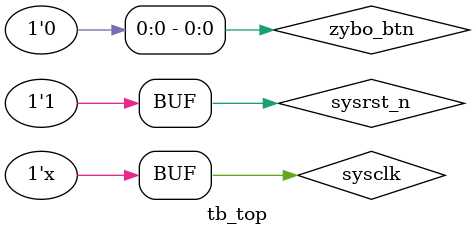
<source format=v>
`timescale 1ns / 1ns
`default_nettype none
module tb_top ();
     parameter SYSCLK = 125000000;

     reg            sysclk   = 1'b0;
     reg            sysrst_n = 1'b1;

     // IO
     wire           lcd_wr;
     wire           lcd_rs;
     wire           lcd_cs_n;
     wire           lcd_rst_n;
     wire [15: 0]   lcd_data;

     wire [ 3: 0]   zybo_btn;
     wire [ 3: 0]   zybo_sw;

     // sysclk
     always #(500000000 / SYSCLK) begin
          sysclk <= ~sysclk;
     end

     // sysrst_n
     initial begin
          sysrst_n = 1'b1;
          #1000;
          sysrst_n = 1'b0;
          #1000;
          sysrst_n = 1'b1;
     end

     // sharp brain source lcd model
     tb_brain_lcd u_tb_brain_lcd (
          .o_lcd_wr(lcd_wr),
          .o_lcd_rs(lcd_rs),
          .o_lcd_cs_n(lcd_cs_n),
          .o_lcd_rst_n(lcd_rst_n),
          .o_lcd_data(lcd_data)
     );

     // DUT
     top u_dut (
          .i_mclk_125m(sysclk),

          .i_lcd_wr(lcd_wr),
          .i_lcd_rs(lcd_rs),
          .i_lcd_cs_n(lcd_cs_n),
          .i_lcd_rst_n(lcd_rst_n),
          .i_lcd_data(lcd_data),

          .i_zybo_z2_btn(zybo_btn),
          .i_zybo_z2_sw(zybo_sw),
          .o_zybo_z2_led(),

          .o_dvi_clk_p(),
          .o_dvi_clk_n(),
          .o_dvi_data_p(),
          .o_dvi_data_n()
     );

     assign zybo_btn[0] = ~sysrst_n;

endmodule
`default_nettype wire

</source>
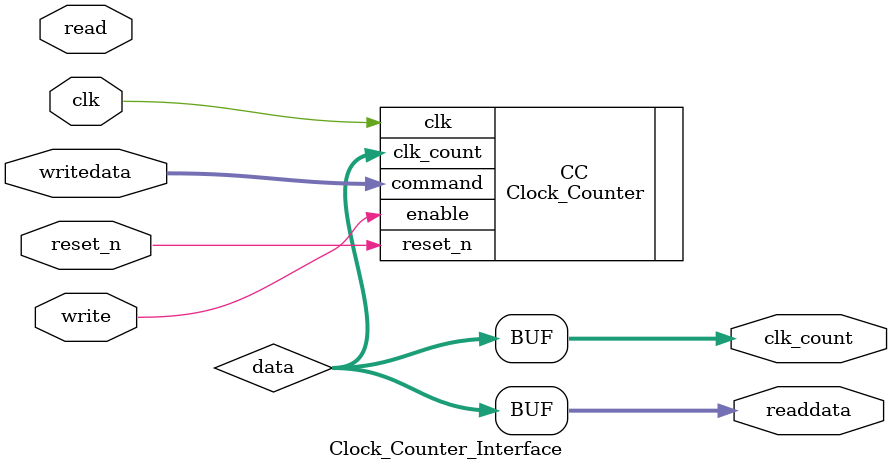
<source format=v>
module Clock_Counter_Interface (clk, reset_n, write, writedata, read, readdata, clk_count);

input clk, reset_n, write, read;
input [31:0] writedata;
output [31:0] clk_count, readdata;

wire [31:0] data;

Clock_Counter CC (.clk(clk), .reset_n(reset_n), .enable(write), .command(writedata), .clk_count(data));

assign readdata = data;
assign clk_count = data;

endmodule 

</source>
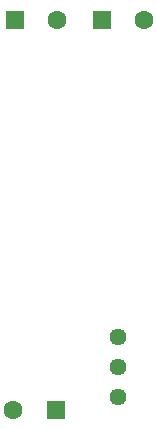
<source format=gbr>
%TF.GenerationSoftware,KiCad,Pcbnew,9.0.2*%
%TF.CreationDate,2025-05-22T13:04:18+05:30*%
%TF.ProjectId,GaN_pwr_delivery_module,47614e5f-7077-4725-9f64-656c69766572,rev?*%
%TF.SameCoordinates,Original*%
%TF.FileFunction,Soldermask,Bot*%
%TF.FilePolarity,Negative*%
%FSLAX46Y46*%
G04 Gerber Fmt 4.6, Leading zero omitted, Abs format (unit mm)*
G04 Created by KiCad (PCBNEW 9.0.2) date 2025-05-22 13:04:18*
%MOMM*%
%LPD*%
G01*
G04 APERTURE LIST*
G04 Aperture macros list*
%AMRoundRect*
0 Rectangle with rounded corners*
0 $1 Rounding radius*
0 $2 $3 $4 $5 $6 $7 $8 $9 X,Y pos of 4 corners*
0 Add a 4 corners polygon primitive as box body*
4,1,4,$2,$3,$4,$5,$6,$7,$8,$9,$2,$3,0*
0 Add four circle primitives for the rounded corners*
1,1,$1+$1,$2,$3*
1,1,$1+$1,$4,$5*
1,1,$1+$1,$6,$7*
1,1,$1+$1,$8,$9*
0 Add four rect primitives between the rounded corners*
20,1,$1+$1,$2,$3,$4,$5,0*
20,1,$1+$1,$4,$5,$6,$7,0*
20,1,$1+$1,$6,$7,$8,$9,0*
20,1,$1+$1,$8,$9,$2,$3,0*%
G04 Aperture macros list end*
%ADD10C,1.440000*%
%ADD11RoundRect,0.250000X-0.550000X-0.550000X0.550000X-0.550000X0.550000X0.550000X-0.550000X0.550000X0*%
%ADD12C,1.600000*%
%ADD13RoundRect,0.250000X0.550000X0.550000X-0.550000X0.550000X-0.550000X-0.550000X0.550000X-0.550000X0*%
G04 APERTURE END LIST*
D10*
%TO.C,RV1*%
X230083333Y-143350000D03*
X230083333Y-140810000D03*
X230083333Y-138270000D03*
%TD*%
D11*
%TO.C,J3*%
X221383333Y-111400000D03*
D12*
X224983333Y-111400000D03*
%TD*%
D11*
%TO.C,J2*%
X228733333Y-111400000D03*
D12*
X232333333Y-111400000D03*
%TD*%
D13*
%TO.C,J1*%
X224843333Y-144450000D03*
D12*
X221243333Y-144450000D03*
%TD*%
M02*

</source>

┄┄┄┄┄┄┄┄┄┄

** Brief **
Print exactly the lines above that run from the one with "parameter SYSCLK = 125000000;" down to the one with "<source format=gbr>", and omit the pictures.

** Task solution **
     parameter SYSCLK = 125000000;

     reg            sysclk   = 1'b0;
     reg            sysrst_n = 1'b1;

     // IO
     wire           lcd_wr;
     wire           lcd_rs;
     wire           lcd_cs_n;
     wire           lcd_rst_n;
     wire [15: 0]   lcd_data;

     wire [ 3: 0]   zybo_btn;
     wire [ 3: 0]   zybo_sw;

     // sysclk
     always #(500000000 / SYSCLK) begin
          sysclk <= ~sysclk;
     end

     // sysrst_n
     initial begin
          sysrst_n = 1'b1;
          #1000;
          sysrst_n = 1'b0;
          #1000;
          sysrst_n = 1'b1;
     end

     // sharp brain source lcd model
     tb_brain_lcd u_tb_brain_lcd (
          .o_lcd_wr(lcd_wr),
          .o_lcd_rs(lcd_rs),
          .o_lcd_cs_n(lcd_cs_n),
          .o_lcd_rst_n(lcd_rst_n),
          .o_lcd_data(lcd_data)
     );

     // DUT
     top u_dut (
          .i_mclk_125m(sysclk),

          .i_lcd_wr(lcd_wr),
          .i_lcd_rs(lcd_rs),
          .i_lcd_cs_n(lcd_cs_n),
          .i_lcd_rst_n(lcd_rst_n),
          .i_lcd_data(lcd_data),

          .i_zybo_z2_btn(zybo_btn),
          .i_zybo_z2_sw(zybo_sw),
          .o_zybo_z2_led(),

          .o_dvi_clk_p(),
          .o_dvi_clk_n(),
          .o_dvi_data_p(),
          .o_dvi_data_n()
     );

     assign zybo_btn[0] = ~sysrst_n;

endmodule
`default_nettype wire

</source>
<source format=v>
module Clock_Counter_Interface (clk, reset_n, write, writedata, read, readdata, clk_count);

input clk, reset_n, write, read;
input [31:0] writedata;
output [31:0] clk_count, readdata;

wire [31:0] data;

Clock_Counter CC (.clk(clk), .reset_n(reset_n), .enable(write), .command(writedata), .clk_count(data));

assign readdata = data;
assign clk_count = data;

endmodule 

</source>
<source format=gbr>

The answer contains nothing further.